Du Proverbe, Faire (bien) la barbe à quelqu'un.
CHAPITRE X.
Nous usons de ce Proverbe quand nous voulons dire que nous avons bravé quelqu'un. Proverbe qui eust esté ridicule lors que nous portions barbes razes, tout ainsi que maintenant celuy dont j' ay discouru au precedant chapitre: Toutesfois il ne faut point faire de doute qu' autresfois cela se tournoit en une bien grande injure. Dedans les anciennes loix d' Allemagne, au tiltre 66. il estoit deffendu de tondre un homme libre, ou luy raire sa barbe, contre sa volonté, sous les peines qui y sont portees. Nous lisons dedans nos Annales, que Dagobert jeune Prince se voulant venger d' un sien Gouverneur, luy fit raire sa barbe, pour un despit qu' il avoit conceu contre luy: Chose qui se descouvre avoir esté en usage par un autre exemple autant & plus exprés que cestuy-là, en un vieux Roman intitulé La jeunesse d' Ogier le Danois, où parlant des Ambassadeurs que Charlemagne avoit envoyez en Dannemarc, vers Geofroy pere d' Ogier, pour recevoir le tribut qui estoit deu à l' Empereur, & deduisant l' indignité dont la femme de Geofroy avoit usé envers eux.
Advise soy de grand diversité
De mes Charlons n' anessum honoré,
Chacun fait raire sa barbe outre son gré,
Pource que Charles qui tant a de fierté,
Ait si son cuer de despit allumé,
Quand li Mes Charles furent à ce mené,
Qu' ils se veirent ainsi defiguré,
Bien pouvez croire que ce leur a grevé.
Et les Ambassadeurs de retour vers Charlemagne, luy dirent.
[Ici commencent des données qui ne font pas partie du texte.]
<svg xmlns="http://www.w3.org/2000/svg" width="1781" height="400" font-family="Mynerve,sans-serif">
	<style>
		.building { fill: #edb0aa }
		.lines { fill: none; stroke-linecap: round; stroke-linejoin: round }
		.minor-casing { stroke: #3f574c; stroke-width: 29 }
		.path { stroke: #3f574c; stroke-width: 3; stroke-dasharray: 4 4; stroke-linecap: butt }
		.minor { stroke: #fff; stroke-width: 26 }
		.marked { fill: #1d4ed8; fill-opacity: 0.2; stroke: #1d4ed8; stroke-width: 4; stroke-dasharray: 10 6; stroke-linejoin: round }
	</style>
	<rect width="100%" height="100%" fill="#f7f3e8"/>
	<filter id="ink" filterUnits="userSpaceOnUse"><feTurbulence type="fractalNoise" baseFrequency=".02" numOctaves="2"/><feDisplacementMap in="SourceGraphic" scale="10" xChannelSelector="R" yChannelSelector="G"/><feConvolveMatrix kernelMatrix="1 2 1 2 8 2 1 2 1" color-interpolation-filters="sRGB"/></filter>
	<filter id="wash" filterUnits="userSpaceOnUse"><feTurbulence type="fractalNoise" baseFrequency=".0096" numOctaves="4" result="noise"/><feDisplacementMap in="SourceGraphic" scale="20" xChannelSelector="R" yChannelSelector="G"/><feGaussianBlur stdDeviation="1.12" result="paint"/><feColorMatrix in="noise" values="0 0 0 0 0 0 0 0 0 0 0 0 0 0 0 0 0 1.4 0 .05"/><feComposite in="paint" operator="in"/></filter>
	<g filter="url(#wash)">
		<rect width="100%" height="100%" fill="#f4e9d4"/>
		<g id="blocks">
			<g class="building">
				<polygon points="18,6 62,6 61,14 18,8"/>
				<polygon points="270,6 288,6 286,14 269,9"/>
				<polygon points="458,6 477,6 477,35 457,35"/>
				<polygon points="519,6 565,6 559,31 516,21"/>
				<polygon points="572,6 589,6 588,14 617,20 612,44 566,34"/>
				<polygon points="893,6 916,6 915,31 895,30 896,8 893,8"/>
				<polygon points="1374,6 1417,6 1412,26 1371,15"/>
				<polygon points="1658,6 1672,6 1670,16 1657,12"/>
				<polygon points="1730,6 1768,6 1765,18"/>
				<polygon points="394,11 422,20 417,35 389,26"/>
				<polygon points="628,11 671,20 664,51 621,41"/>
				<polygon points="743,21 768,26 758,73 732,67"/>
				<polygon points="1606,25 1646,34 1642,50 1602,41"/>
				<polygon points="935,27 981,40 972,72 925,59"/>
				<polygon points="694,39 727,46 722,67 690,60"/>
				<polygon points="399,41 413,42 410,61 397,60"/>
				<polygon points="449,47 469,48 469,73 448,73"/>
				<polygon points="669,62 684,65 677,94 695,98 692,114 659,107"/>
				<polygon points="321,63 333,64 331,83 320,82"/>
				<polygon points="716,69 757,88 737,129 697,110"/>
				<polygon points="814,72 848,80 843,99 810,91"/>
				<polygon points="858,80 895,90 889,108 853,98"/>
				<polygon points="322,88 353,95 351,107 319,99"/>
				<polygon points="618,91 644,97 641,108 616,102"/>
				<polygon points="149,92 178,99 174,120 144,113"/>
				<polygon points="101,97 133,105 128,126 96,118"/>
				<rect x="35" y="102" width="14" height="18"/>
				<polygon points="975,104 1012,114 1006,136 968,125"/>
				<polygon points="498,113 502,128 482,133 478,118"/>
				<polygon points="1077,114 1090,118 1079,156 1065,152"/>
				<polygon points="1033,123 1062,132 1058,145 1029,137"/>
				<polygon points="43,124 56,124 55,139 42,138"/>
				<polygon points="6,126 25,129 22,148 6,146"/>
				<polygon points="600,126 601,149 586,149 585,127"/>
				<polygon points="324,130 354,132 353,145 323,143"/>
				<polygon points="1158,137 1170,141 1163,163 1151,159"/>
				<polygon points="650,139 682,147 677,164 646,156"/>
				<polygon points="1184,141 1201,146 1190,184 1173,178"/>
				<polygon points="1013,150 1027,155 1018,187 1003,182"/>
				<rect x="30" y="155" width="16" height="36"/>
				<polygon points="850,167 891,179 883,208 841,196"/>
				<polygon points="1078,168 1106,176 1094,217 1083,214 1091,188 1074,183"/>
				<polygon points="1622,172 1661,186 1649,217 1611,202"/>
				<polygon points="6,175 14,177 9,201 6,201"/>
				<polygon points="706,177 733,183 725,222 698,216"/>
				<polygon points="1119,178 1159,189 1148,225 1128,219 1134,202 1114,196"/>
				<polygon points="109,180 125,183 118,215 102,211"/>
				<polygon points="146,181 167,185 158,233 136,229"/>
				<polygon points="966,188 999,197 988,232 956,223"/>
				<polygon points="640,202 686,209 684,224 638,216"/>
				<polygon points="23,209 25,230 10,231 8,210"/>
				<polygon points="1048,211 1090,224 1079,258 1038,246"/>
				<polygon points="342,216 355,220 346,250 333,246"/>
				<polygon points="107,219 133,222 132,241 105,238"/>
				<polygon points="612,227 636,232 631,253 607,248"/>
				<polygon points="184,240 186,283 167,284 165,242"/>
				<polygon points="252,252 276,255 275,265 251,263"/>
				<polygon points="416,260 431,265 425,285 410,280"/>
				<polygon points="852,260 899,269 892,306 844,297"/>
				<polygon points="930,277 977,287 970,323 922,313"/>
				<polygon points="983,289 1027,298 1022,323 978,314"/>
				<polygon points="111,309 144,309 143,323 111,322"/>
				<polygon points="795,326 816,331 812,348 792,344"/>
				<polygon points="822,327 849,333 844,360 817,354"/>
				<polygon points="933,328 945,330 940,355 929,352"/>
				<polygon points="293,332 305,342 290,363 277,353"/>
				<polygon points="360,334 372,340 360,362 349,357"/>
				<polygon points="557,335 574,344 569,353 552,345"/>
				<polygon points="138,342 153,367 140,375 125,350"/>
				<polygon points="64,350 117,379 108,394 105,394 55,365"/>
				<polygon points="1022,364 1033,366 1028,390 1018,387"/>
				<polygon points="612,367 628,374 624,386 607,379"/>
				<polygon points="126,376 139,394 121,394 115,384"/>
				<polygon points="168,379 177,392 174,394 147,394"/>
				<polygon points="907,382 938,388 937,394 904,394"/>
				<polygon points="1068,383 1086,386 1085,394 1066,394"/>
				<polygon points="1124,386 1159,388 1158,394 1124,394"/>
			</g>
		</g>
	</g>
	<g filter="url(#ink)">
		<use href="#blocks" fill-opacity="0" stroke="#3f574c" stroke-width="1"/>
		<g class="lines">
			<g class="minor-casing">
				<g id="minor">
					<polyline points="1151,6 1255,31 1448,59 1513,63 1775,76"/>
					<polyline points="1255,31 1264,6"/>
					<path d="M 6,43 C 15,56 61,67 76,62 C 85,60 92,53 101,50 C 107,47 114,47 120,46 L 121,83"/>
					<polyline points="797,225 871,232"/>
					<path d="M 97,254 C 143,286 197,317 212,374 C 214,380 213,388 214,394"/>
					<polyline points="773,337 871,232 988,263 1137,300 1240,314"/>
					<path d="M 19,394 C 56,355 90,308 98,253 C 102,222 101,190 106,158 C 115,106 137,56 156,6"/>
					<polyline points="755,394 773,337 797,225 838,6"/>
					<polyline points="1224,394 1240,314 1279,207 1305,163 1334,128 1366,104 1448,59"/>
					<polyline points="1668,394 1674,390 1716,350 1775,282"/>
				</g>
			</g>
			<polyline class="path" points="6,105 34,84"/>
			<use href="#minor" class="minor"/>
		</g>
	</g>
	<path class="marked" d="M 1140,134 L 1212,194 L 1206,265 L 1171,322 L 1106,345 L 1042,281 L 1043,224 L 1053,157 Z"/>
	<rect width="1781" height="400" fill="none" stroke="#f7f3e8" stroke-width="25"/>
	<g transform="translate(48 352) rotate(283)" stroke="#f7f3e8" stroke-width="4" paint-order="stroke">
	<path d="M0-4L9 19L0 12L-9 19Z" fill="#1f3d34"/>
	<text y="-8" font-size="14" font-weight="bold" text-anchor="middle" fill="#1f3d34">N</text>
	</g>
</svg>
En voz despit feumes si mal tenus,
Que sans noz barbes sommes cy revenus.
Et de là faict un discours que Charlemagne vouloit entreprendre contre Geofroy une forte guerre. Qui nous est une leçon, soit que ce compte soit vray ou non, que pour le moins l' autheur du Roman estimoit estre grande injure, de faire la barbe à quelqu'un contre sa volonté, & paravanture de cela est procedé que par un commun Proverbe nous disons, Faire la barbe à quelqu'un, quand on l' a bravé de parole, ou d' effect.